# What you have to do
Pick out every line in the listing below that contains the string "alla", and copy each one. Case matters, so a match must have the same capitalization.

Transcribed page contents:
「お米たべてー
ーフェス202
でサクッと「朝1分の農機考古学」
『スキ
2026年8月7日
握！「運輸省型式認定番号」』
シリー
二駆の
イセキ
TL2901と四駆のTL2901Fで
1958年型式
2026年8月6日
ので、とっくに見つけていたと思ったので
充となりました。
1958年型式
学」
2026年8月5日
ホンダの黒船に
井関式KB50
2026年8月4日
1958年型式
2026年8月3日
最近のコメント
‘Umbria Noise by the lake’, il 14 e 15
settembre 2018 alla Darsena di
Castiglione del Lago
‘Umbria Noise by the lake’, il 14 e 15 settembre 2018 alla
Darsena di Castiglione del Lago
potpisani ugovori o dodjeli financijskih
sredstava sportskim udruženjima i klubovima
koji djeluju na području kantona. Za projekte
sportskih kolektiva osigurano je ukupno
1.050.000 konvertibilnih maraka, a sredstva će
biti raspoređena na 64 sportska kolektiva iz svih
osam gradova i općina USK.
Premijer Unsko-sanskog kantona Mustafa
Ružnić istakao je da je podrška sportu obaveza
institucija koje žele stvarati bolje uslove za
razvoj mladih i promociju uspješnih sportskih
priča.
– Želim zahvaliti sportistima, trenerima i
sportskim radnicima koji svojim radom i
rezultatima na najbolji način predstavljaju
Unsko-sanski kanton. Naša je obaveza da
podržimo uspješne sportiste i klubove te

==

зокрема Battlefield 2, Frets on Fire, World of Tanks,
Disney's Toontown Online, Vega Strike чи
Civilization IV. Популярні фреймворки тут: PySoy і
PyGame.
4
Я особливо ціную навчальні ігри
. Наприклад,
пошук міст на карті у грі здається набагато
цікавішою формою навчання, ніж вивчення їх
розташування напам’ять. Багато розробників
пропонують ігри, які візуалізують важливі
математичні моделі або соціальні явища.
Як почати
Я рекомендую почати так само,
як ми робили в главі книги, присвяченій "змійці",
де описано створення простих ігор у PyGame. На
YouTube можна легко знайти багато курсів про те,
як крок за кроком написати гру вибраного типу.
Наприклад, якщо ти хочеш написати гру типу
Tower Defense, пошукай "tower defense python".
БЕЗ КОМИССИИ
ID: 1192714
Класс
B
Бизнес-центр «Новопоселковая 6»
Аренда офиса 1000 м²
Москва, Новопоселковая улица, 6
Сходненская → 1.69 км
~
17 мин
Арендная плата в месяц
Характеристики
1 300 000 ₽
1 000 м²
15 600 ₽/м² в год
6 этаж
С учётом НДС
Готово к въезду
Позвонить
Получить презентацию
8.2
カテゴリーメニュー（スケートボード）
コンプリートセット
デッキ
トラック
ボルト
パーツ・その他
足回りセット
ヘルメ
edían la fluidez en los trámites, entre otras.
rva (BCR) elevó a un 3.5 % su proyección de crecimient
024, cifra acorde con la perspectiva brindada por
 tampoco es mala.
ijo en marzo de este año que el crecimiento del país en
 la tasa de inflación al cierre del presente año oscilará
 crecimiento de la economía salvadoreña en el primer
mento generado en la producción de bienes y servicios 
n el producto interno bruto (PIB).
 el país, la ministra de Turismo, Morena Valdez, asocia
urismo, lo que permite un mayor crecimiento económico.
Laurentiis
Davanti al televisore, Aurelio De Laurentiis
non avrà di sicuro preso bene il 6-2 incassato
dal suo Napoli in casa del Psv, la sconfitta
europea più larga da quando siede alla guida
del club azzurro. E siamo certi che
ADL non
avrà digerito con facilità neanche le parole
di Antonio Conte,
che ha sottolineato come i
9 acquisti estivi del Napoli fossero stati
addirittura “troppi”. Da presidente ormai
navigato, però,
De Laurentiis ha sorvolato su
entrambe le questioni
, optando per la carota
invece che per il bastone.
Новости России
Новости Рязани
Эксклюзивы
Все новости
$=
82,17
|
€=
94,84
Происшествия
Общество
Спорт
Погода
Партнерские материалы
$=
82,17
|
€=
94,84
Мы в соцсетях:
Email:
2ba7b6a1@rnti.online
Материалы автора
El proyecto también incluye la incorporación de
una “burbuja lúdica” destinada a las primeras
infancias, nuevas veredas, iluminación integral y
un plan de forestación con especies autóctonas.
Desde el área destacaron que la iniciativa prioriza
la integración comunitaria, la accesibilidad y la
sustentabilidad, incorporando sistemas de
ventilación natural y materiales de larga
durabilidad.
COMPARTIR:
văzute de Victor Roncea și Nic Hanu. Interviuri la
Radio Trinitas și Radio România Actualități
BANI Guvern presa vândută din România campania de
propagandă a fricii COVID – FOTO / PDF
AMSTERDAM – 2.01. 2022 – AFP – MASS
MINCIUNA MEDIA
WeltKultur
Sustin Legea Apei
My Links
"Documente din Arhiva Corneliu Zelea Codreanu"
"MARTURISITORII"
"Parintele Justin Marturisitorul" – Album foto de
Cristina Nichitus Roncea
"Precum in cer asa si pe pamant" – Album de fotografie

# Exercise result
settembre 2018 alla Darsena di
‘Umbria Noise by the lake’, il 14 e 15 settembre 2018 alla
europea più larga da quando siede alla guida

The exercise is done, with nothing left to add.